Dienstag, Januar 31, 2006

ARGE – Notizen zur sozialen Realität

Seit der Zusammenfassung von Arbeitslosenhilfe und Sozialhilfe zum Sozialgeld stehe ich als Arbeitsloser zusammen mit sozial Schwachen regelmäßig in einer Schlange von Bedürftigen, die Unterstützungsleistungen beantragen oder verlängern.
So auch am heutigen Morgen. Um 8:00 Uhr öffneten sich die Türen und ich stand etwa an achter Position. Stimmen im Bassbereich (Männer wie Frauen) zeugten vor und hinter mir vom regelmäßigen Konsum von Tabak und vermutlich Alkohol. Es ist schon wichtig unmittelbar zur Öffnung der Behörde zu erscheinen, da angetrunkene und nach Alkohol stinkende Menschen sich noch nicht einfinden. Als ich an einen Tag Dokumente nachreichte, sah ich die Haute Couture de Rostock (seit der Nazi-Attacke auf eine Ausländerunterkunft und den applaudierenden, sozial schwachen Mitbürgern ein stehender polemischer Ausdruck), also schmutziger, ausgeleiherter Trainingsanzug und konnte diesen Geruch aus einer Mischung von ausgeschwitztem Alkohol und billigem Rasierwasser erleben.

Es gibt keine Vertraulichkeit. Schilder weisen auf den Abstand, den die Wartenden zur Beratungstheke halten sollen. Das klappt auch, aber da diese neue Behörde in einen Zweckbau mit glatten Wänden eingerichtet wurde, ist jedes Wort eines Antragstellenden und die Bemerkungen der Fachleute hinter der Theke klar zu verstehen. Hinter mir gab es Kommentare der Kategorie „Neid“ kombiniert mit dem xenophoben Zusatz, die sollen erst mal Deutsch lernen. Mutter und Großmutter einer Aussiedlerfamilie radebrechten zwanzig Minuten lang ihre Anliegen. Der Kommentar hinter mir war auch nicht klar zu verstehen, da es ein sächsisches Genuschel im restringierten Code war.
Es verging eine Stunde, bis ich mein Anliegen vortragen konnte. Bemüht mit einer klaren, aber nicht so lauten Stimme zu sprechen, wurde mein Versuch der Vertraulichkeit von der Mitarbeiterin konterkariert, da alles von ihr zur Bestätigung mit klaren, deutlicher Stimme wiederholt wurde.

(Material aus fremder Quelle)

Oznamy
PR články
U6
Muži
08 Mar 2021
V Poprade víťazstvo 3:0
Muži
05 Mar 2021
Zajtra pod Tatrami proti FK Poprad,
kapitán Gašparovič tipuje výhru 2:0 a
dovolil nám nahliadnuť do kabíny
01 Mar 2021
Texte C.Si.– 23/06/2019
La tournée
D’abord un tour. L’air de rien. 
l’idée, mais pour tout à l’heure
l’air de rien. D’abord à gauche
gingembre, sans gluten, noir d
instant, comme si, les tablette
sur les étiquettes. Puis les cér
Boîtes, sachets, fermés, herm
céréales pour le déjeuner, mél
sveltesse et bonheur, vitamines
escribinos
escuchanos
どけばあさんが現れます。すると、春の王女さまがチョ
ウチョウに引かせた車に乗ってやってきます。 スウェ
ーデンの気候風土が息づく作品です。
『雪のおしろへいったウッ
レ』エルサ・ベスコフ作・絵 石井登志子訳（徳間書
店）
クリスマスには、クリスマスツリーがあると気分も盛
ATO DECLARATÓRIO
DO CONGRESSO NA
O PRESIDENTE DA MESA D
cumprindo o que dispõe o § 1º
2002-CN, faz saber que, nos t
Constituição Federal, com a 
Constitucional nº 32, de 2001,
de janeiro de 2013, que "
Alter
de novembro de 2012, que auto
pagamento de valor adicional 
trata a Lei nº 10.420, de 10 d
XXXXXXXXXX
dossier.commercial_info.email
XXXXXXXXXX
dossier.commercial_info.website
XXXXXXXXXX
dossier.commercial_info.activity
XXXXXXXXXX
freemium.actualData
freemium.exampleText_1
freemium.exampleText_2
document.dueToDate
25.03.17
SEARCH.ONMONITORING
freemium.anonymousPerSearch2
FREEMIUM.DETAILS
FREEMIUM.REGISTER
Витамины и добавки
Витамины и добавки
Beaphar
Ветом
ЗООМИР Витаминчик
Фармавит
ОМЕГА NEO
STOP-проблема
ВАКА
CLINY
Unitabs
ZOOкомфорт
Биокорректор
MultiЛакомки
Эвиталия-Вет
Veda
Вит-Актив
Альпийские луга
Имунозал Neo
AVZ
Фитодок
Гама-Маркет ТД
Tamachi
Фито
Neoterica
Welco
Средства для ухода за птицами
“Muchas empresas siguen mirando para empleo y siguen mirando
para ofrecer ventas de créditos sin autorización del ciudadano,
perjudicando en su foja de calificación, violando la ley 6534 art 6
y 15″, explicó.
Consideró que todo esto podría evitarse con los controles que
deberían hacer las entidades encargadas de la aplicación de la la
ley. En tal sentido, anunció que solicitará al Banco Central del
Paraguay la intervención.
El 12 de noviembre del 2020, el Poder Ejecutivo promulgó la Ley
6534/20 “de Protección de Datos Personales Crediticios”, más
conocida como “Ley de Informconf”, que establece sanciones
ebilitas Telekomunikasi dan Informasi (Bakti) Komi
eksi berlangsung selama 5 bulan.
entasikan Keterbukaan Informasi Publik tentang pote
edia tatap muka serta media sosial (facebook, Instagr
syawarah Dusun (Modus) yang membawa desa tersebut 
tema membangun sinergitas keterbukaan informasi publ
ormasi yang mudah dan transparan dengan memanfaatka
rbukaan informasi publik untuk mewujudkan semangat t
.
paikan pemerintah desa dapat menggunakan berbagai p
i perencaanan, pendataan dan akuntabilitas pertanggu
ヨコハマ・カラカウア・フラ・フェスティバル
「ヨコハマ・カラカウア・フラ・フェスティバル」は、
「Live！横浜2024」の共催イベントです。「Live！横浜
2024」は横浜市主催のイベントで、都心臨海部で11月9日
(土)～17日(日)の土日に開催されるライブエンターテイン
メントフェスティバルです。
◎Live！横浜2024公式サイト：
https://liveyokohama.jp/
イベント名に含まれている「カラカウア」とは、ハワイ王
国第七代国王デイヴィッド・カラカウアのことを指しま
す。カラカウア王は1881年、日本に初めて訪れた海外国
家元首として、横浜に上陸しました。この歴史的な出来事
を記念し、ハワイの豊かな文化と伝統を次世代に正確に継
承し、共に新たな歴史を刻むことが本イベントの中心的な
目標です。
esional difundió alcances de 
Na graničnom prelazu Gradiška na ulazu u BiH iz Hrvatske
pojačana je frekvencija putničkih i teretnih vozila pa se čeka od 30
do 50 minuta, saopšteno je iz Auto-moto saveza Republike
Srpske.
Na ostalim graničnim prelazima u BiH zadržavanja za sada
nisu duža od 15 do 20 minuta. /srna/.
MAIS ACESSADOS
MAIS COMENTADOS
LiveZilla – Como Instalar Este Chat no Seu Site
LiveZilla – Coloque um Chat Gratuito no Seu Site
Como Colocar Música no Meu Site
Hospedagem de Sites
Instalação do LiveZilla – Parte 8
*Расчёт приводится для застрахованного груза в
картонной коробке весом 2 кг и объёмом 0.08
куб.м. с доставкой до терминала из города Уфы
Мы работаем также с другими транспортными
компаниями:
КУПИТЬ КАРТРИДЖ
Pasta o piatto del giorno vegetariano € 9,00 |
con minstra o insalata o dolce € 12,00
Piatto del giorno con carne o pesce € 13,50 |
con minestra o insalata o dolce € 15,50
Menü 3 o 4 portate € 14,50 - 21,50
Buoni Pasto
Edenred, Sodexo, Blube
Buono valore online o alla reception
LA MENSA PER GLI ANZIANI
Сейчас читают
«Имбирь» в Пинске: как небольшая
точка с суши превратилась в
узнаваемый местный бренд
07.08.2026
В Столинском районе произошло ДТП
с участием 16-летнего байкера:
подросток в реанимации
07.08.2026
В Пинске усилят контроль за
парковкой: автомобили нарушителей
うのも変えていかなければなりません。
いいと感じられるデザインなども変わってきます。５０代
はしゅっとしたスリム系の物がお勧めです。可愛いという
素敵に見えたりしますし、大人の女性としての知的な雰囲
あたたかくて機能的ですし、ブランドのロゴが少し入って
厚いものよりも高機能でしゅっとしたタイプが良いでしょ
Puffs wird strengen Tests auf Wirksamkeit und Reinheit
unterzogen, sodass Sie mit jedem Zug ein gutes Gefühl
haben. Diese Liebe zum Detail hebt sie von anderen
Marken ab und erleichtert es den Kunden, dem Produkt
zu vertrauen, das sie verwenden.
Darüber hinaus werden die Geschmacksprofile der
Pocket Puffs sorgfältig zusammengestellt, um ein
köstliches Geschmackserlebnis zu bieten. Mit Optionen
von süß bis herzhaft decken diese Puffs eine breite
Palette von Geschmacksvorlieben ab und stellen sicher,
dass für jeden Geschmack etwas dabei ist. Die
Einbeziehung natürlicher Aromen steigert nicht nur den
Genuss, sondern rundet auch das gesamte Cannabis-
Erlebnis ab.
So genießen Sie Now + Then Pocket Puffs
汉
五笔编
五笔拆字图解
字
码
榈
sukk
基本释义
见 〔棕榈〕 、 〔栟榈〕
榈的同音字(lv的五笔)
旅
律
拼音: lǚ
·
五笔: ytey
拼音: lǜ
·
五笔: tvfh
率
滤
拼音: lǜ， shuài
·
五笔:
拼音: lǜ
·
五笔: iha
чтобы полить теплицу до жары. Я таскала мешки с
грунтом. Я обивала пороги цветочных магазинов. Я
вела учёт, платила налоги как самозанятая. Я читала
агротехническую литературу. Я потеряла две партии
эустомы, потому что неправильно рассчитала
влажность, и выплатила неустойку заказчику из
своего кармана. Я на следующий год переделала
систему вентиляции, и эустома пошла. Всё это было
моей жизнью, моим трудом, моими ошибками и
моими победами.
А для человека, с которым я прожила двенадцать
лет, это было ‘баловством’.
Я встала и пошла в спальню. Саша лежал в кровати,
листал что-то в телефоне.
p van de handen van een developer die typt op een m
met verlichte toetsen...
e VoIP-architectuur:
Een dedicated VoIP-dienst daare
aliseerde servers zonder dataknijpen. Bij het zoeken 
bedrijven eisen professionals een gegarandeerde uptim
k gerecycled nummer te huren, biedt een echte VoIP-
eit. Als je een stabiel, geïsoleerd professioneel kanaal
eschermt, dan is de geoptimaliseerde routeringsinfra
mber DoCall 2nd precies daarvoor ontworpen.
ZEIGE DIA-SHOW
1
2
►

Ich vermute hierbei, nicht bei den beratenden Angestellten oder der lokalen Leitung, sondern bei den Beamten, die dieses Gesetz und seine Ausführungsverordnungen formuliert haben, eine psychologische Intention.
Früher (also vor 14 Monaten!) wurden alle Gespräche (selbst einfache Informationsabfragen) sowohl im Sozialamt als auch in der Agentur für Arbeit stets hinter verschlossen Türen geführt. Nur im Beisein eines Sachbearbeiters und maximal (bei geteilten Büros) eines weiteren Sachbearbeiters und seines „Kunden“ wurden Fragen abgeklärt. Man zog halt vorher eine Nummer und wartete auf seinen Aufruf.
Es ist bekannt, dass bereits früher finanziell Abgesunkene und insbesondere Seniorinnen nicht unbedingt Unterstützungsleistungen vom Staat oder der Kommune beantragten, obwohl sie deutliche Ansprüche haben. Dies wurde und wird als eine Schande und ein Eingeständnis von eigenen Fehlern angesehen. Der Psychostress in der Öffentlichkeit seine Finanzen und Aussichten auf zukünftige Finanzen zu äußern, wird bei unserer kalten Sozialdebatte um „Schmarotzer“, die dem Staat nur auf der Tasche liegen, weitere Personen von einem Antrag auf Unterstützung abhalten. Ich glaube, dies ist intendiert.
Unsere Sozialdebatte verläuft sowieso an der Realität vorbei. „Jeder der arbeiten will, findet auch Arbeit“, ist dabei noch der dümmste und dennoch häufigste Spruch, den ich mir sogar in der Familie anhören musste. Ach ja, 4,5 Millionen Arbeitslosen wollen nicht arbeiten? Dieser Sozialpopulismus ist nicht weit entfernt von der reaktionären Politik für die Menschen, die keine Unterstützung benötigen, aber über Abschreibemodelle und andere Methoden vermutlich pro Person mehr staatliche Mittel abschöpfen, als die Bedürftigen.

Als ich die ARGE verliess, umfasste die Schlange der Wartenden etwa vierzig Personen. Die letzten in der Reihe würden bei der erlebten Bearbeitungszeit je Person noch mehr als zwei Stunden stehend darauf warten, dass sie ihr Anliegen vortragen können.